### 任务要求:
请接着下面这篇 Big Barn 题解的最后一句往下续写。

[usaco]5.4.5 Big Barn题解

5
 
Big Barn

A Special Treat
Farmer John wants to place a big square barn on his square farm. He hates to cut down trees on his farm and wants to find a location for his barn that enables him to build it only on land that is already clear of trees. For our purposes, his land is divided
into N x N parcels. The input contains a list of parcels that contain trees. Your job is to determine and report the largest possible square barn that can be placed on his land without having to clear away trees. The barn sides must be parallel to the horizontal
or vertical axis.

EXAMPLE
Consider the following grid of Farmer John's land where `.' represents a parcel with no trees and `#' represents a parcel with trees:

          1 2 3 4 5 6 7 8
        1 . . . . . . . .
        2 . # . . . # . .
        3 . . . . . . . .
        4 . . . . . . . .
        5 . . . . . . . .
        6 . . # . . . . .
        7 . . . . . . . .
        8 . . . . . . . .

The largest barn is 5 x 5 and can be placed in either of two locations in the lower right part of the grid.

PROGRAM NAME: bigbrn
INPUT FORMAT
Line 1:  Two integers: N (1 <= N <= 1000), the number of parcels on a side, and T (1 <= T <= 10,000) the number of parcels with trees 

Lines 2..T+1: Two integers (1 <= each integer <= N), the row and column of a tree parcel 

SAMPLE INPUT (file bigbrn.in)
8 3
2 2
2 6
6 3

OUTPUT FORMAT
The output file should consist of exactly one line, the maximum side length of John's barn.

SAMPLE OUTPUT (file bigbrn.out)
5

--------------------------------------------------------------------------------

以前做过类似的题，所以这次特别的快。
算法很简单，记录每一个节点向左上方能够延伸出来的最大的方块的大小，以及能够向左延伸的最大距离，还有向上延伸的最大距离。
这样一来，如果某个节点是树木，那么这个节点的2个变量置0，否则left和up分别是上一个节点累加1，而squre取左上方一个节点+1，和left还有up相比较，取最小值，就是当前节点的squre。

还有个节省空间的办法，left，up还有squre三个矩阵并不需要n×n，因为有些行用过之后就没有用了，因此只需要保存两行就行了。

USER: Ma yunlei [yunleis2]
TASK: bigbrn
LANG: C++

Compiling...
Compile: OK

Executing...
   Test 1: TEST OK [0.000 secs, 4024 KB]
   Test 2: TEST OK [0.000 secs, 4024 KB]
   Test 3: TEST OK [0.000 secs, 4024 KB]
   Test 4: TEST OK [0.000 secs, 4024 KB]
   Test 5: TEST OK [0.000 secs, 4024 KB]
   Test 6: TEST OK [0.000 secs, 4024 KB]
   Test 7: TEST OK [0.000 secs, 4024 KB]
   Test 8: TEST OK [0.000 secs, 4024 KB]
   Test 9: TEST OK [0.000 secs, 4024 KB]
   Test 10: TEST OK [0.027 secs, 4024 KB]
   Test 11: TEST OK [0.027 secs, 4024 KB]
   Test 12: TEST OK [0.027 secs, 4024 KB]
   Test 13: TEST OK [0.027 secs, 4024 KB]
   Test 14: TEST OK [0.027 secs, 4024 KB]
   Test 15: TEST OK [0.027 secs, 4024 KB]

All tests OK.

### 列表摘录:
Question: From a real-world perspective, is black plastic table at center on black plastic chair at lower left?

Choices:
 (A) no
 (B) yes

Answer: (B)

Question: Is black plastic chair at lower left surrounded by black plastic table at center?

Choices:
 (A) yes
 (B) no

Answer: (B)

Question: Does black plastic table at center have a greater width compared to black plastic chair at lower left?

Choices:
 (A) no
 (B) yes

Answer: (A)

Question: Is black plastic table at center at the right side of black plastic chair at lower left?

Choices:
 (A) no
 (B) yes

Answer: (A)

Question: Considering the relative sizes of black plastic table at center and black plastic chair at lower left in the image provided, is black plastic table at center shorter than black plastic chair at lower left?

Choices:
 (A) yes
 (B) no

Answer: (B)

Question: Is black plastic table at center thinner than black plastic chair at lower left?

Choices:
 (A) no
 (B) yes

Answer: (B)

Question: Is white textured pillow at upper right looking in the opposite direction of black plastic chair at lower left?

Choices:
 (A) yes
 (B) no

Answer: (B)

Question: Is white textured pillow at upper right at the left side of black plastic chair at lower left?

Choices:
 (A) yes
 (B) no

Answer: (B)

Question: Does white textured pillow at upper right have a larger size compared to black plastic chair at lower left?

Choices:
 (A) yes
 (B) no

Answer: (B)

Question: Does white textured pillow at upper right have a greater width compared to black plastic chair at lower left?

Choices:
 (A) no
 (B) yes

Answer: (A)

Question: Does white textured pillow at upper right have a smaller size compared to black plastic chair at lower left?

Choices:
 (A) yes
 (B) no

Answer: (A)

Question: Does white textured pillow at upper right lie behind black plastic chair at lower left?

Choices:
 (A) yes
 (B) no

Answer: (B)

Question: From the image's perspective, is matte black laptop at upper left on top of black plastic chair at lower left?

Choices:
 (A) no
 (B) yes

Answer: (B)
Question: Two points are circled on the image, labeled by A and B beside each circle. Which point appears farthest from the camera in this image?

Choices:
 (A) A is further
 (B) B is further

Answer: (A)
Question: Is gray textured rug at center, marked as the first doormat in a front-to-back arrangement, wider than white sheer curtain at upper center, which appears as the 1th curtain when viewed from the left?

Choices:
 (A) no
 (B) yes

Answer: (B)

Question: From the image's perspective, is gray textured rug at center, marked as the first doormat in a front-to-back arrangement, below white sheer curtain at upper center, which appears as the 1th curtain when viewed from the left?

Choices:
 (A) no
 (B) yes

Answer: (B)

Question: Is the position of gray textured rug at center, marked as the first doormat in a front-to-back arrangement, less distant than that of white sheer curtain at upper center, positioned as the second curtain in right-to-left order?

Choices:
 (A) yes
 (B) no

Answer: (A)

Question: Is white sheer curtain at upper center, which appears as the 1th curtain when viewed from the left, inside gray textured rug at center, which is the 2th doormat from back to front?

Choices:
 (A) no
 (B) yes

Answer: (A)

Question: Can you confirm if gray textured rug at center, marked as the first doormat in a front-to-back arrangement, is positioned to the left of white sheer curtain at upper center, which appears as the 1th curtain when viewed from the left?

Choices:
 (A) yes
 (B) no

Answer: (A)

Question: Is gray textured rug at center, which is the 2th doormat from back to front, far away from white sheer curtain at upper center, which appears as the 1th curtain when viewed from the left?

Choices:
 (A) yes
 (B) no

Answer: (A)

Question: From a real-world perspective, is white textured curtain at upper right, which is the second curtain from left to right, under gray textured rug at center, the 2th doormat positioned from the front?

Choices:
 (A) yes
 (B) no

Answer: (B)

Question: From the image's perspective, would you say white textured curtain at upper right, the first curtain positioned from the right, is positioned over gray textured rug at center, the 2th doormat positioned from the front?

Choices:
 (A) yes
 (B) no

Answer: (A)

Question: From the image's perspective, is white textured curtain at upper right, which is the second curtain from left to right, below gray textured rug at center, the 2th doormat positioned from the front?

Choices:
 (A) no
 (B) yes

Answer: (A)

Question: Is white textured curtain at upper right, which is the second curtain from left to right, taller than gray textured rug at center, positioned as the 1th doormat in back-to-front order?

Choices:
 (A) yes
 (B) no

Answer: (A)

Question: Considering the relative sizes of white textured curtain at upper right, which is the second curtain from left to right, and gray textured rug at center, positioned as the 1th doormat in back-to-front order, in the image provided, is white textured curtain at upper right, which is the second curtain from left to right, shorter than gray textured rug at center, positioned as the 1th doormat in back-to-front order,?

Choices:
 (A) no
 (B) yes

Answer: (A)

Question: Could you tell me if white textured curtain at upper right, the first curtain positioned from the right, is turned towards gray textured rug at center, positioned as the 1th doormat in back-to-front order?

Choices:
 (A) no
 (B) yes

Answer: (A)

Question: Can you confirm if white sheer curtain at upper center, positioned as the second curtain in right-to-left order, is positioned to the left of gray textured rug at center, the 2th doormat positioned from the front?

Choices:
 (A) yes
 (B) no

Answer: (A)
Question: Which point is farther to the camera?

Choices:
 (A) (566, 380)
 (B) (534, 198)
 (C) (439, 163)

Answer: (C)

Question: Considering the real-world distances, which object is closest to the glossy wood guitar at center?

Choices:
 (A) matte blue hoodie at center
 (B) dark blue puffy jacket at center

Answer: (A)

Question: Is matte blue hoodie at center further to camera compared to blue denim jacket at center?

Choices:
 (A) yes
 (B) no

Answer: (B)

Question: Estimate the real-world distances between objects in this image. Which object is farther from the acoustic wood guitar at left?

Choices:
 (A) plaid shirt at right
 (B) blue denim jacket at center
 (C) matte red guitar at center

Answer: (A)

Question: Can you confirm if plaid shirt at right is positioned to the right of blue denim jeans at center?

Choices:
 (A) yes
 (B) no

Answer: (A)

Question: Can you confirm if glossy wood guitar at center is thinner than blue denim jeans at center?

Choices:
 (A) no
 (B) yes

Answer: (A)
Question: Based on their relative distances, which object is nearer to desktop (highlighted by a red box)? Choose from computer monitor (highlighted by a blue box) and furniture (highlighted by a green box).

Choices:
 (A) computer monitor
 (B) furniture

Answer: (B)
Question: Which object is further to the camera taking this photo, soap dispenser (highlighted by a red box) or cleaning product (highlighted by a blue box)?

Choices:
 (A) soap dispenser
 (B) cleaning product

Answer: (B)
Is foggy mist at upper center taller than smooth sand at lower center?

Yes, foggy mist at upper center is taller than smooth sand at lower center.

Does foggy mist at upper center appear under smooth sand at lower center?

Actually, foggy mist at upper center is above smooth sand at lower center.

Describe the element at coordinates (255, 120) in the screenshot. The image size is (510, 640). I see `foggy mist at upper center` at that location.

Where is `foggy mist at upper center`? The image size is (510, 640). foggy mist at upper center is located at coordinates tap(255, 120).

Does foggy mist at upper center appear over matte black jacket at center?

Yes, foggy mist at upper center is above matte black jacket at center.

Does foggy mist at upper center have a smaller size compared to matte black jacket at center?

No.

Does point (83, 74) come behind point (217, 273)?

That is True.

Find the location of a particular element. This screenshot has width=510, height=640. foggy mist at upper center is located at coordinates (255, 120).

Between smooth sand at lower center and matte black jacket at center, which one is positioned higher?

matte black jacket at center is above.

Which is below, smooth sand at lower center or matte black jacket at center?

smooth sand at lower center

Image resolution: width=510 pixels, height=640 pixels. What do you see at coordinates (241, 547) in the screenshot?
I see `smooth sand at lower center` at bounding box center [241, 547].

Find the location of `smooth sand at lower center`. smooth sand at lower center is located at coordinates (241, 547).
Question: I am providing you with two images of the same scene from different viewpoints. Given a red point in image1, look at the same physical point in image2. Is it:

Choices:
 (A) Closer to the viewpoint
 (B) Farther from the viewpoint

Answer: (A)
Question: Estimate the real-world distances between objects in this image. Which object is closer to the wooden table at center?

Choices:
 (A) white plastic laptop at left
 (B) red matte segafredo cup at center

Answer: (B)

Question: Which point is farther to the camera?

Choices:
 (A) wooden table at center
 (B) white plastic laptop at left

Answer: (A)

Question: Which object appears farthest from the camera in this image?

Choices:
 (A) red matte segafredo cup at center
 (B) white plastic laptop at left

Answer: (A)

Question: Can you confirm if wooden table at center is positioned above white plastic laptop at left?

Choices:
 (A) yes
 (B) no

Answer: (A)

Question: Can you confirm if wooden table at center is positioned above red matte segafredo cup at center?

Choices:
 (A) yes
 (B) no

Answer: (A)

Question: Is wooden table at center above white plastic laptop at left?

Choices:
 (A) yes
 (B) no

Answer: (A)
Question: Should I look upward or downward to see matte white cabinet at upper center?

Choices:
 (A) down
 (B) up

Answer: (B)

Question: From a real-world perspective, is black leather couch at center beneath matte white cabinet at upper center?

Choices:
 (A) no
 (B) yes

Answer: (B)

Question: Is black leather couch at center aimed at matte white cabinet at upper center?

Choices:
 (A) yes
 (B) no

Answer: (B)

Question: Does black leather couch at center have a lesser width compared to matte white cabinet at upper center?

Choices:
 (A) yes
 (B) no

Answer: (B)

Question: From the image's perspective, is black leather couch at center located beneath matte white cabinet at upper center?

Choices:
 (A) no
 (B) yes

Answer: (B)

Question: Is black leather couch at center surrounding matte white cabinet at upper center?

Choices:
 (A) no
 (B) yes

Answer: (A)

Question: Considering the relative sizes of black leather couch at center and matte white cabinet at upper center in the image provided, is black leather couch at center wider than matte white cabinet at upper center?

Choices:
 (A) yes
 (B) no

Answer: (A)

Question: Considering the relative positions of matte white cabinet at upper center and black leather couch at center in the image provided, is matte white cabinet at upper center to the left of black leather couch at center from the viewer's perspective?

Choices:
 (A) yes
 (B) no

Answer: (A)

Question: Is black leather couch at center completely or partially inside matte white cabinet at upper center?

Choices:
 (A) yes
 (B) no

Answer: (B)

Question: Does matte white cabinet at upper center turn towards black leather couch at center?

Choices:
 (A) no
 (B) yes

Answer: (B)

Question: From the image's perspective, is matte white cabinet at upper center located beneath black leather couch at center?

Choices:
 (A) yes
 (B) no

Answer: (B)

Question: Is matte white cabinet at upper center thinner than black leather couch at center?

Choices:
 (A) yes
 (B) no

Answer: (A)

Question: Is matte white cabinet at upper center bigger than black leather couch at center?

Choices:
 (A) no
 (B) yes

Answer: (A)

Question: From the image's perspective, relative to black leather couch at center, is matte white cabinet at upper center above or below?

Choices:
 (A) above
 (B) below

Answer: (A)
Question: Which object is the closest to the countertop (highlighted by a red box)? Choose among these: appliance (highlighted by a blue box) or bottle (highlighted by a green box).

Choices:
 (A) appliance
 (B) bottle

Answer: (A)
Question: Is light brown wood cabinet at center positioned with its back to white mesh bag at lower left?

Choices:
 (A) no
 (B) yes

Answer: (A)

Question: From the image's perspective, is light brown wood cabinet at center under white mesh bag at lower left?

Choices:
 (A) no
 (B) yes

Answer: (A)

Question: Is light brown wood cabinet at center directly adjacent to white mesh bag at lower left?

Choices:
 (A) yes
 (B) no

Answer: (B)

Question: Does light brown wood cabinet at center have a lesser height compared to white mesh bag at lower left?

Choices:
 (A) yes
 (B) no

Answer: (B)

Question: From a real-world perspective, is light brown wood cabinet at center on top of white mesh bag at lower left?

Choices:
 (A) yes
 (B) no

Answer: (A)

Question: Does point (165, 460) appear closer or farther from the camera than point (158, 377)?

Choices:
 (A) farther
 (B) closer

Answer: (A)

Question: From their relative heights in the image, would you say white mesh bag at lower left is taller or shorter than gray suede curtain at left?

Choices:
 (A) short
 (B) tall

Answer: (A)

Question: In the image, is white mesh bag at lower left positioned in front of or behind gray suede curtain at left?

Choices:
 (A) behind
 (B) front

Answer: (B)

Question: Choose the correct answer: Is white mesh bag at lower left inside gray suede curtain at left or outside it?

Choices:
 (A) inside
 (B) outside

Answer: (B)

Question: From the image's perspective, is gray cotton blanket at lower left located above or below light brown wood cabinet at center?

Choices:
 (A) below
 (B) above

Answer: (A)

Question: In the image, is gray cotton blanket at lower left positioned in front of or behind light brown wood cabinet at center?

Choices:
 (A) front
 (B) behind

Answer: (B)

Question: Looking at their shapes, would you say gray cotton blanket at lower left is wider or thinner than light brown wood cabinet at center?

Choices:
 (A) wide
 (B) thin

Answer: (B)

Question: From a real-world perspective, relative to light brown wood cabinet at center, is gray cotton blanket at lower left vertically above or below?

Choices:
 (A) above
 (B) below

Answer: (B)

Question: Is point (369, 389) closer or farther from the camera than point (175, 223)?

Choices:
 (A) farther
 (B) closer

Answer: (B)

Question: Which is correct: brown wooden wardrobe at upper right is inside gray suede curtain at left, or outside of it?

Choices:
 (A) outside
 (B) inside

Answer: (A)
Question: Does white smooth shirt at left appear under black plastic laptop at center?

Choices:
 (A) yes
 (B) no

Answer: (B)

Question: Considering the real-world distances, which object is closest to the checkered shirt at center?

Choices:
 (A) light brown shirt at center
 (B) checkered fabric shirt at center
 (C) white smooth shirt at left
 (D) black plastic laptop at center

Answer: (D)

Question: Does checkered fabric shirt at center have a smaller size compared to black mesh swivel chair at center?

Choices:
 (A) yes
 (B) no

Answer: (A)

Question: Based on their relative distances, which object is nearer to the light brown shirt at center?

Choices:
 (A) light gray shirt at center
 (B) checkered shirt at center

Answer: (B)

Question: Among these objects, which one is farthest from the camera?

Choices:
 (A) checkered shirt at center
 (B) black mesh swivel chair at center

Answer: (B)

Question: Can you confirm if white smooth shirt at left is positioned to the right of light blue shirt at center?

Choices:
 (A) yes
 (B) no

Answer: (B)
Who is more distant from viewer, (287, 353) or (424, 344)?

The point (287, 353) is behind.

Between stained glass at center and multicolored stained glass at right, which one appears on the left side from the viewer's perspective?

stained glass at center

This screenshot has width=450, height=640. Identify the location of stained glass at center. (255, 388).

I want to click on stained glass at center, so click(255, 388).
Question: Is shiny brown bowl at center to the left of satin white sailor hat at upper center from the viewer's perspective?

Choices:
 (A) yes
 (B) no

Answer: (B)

### 练习作答:
YOUR PROGRAM ('bigbrn') WORKED FIRST TIME!  That's fantastic
-- and a rare thing.  Please accept these special automated
congratulations.

---------------------------------------------------------------------------

/*
ID:yunleis3
PROG:bigbrn
LANG:C++
*/

#include <fstream>
#include<iostream>

using namespace std;
const int maxn=1001;
const int maxt=10001;
bool metri[maxn][maxn];
int up[2][maxn];
int left1[2][maxn];
int squr[2][maxn];
int n,t;
int large=0;
#define rowindex(row)  ((row)%2)
#define min(x,y)   (x<y?x:y)
#define trimin(x,y,z)  (min(min(x,y),z))
int main()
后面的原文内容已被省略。